18.4. PageRank Algorithm

Graph Algorithms (similarity, centrality and clustering) in APOC are deprecated and about to be removed. Please use the algorithms in neo4j-graph-algorithms instead.

18.4.1. Setup

Let’s create some test data to run the PageRank algorithm on.

// create 100 nodes
FOREACH (id IN range(0,1000) | CREATE (:Node {id:id}))

// over the cross product (1M) create 100.000 relationships
MATCH (n1:Node),(n2:Node) WITH n1,n2 LIMIT 1000000 WHERE rand() < 0.1

CREATE (n1)-[:TYPE_1]->(n2)

18.4.2. PageRank Procedure

PageRank is an algorithm used by Google Search to rank websites in their search engine results.

It is a way of measuring the importance of nodes in a graph.

PageRank counts the number and quality of relationships to a node to approximate the importance of that node.

PageRank assumes that more important nodes likely have more relationships.

Caution: nodes specifies the nodes for which a PageRank score will be projected, but the procedure will always compute the PageRank algorithm on the entire graph. At present, there is no way to filter/reduce the number of elements that PageRank computes over.

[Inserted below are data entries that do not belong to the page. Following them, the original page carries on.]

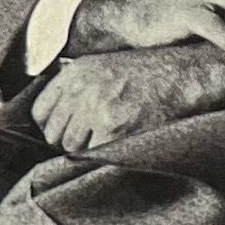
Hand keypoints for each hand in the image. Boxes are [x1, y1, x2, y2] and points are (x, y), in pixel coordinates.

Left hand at [30, 44, 224, 154]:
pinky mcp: (115, 129)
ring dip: (86, 151)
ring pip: (71, 148)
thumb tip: (54, 119)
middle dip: (69, 141)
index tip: (65, 132)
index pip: (40, 112)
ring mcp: (97, 109)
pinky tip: (118, 147)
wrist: (184, 75)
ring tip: (107, 143)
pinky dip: (102, 157)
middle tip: (90, 140)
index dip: (51, 126)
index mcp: (76, 73)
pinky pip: (93, 156)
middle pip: (54, 134)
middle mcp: (82, 89)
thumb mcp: (103, 67)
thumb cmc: (148, 74)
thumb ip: (76, 87)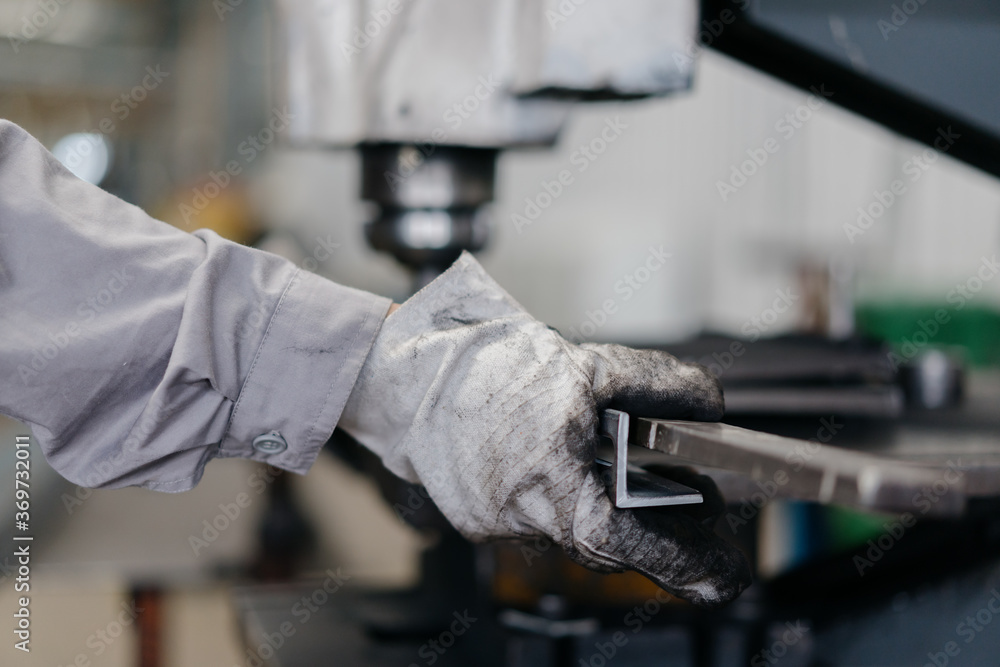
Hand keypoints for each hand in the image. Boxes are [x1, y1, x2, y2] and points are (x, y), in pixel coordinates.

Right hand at [340, 253, 750, 605]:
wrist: (400, 375)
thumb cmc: (480, 368)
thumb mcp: (582, 363)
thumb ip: (652, 384)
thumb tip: (704, 404)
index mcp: (551, 486)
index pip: (636, 543)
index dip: (688, 564)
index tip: (726, 576)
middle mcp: (524, 519)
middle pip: (611, 542)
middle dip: (664, 533)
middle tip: (707, 517)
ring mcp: (498, 523)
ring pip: (577, 527)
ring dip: (617, 509)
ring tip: (647, 478)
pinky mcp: (480, 515)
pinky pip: (540, 516)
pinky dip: (570, 496)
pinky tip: (574, 465)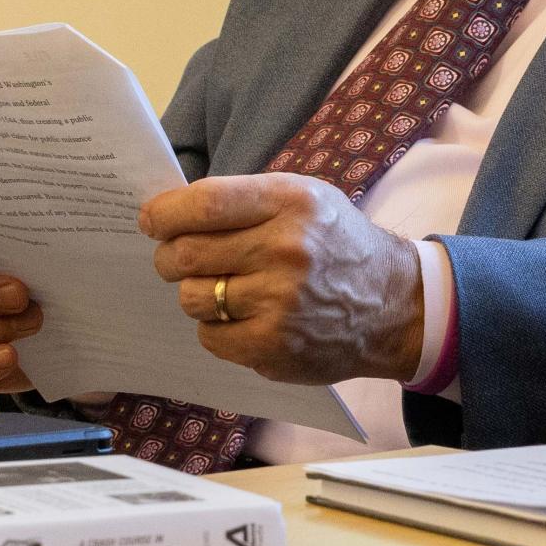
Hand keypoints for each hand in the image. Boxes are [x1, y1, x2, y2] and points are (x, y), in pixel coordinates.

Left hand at [139, 174, 422, 384]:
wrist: (394, 305)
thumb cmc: (335, 244)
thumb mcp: (305, 199)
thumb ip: (245, 200)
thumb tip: (171, 212)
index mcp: (290, 203)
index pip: (205, 204)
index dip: (165, 213)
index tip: (151, 220)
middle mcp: (285, 250)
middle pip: (187, 253)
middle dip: (169, 256)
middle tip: (176, 259)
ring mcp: (280, 303)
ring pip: (192, 297)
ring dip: (194, 293)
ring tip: (221, 288)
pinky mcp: (275, 347)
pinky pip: (210, 336)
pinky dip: (215, 327)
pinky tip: (240, 317)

A future version of this procedure will provide the option of computing PageRank on a subset of the graph.

MATCH (node:Node)
WHERE node.id %2 = 0
WITH collect(node) AS nodes
// compute over relationships of all types
CALL apoc.algo.pageRank(nodes) YIELD node, score
RETURN node, score
ORDER BY score DESC
MATCH (node:Node)
WHERE node.id %2 = 0
WITH collect(node) AS nodes
// only compute over relationships of types TYPE_1 or TYPE_2
CALL apoc.algo.pageRankWithConfig(nodes,{types:'TYPE_1|TYPE_2'}) YIELD node, score
RETURN node, score
ORDER BY score DESC
MATCH (node:Node)
WHERE node.id %2 = 0
WITH collect(node) AS nodes
// peroform 10 page rank iterations, computing only over relationships of type TYPE_1
CALL apoc.algo.pageRankWithConfig(nodes,{iterations:10,types:'TYPE_1'}) YIELD node, score
RETURN node, score
ORDER BY score DESC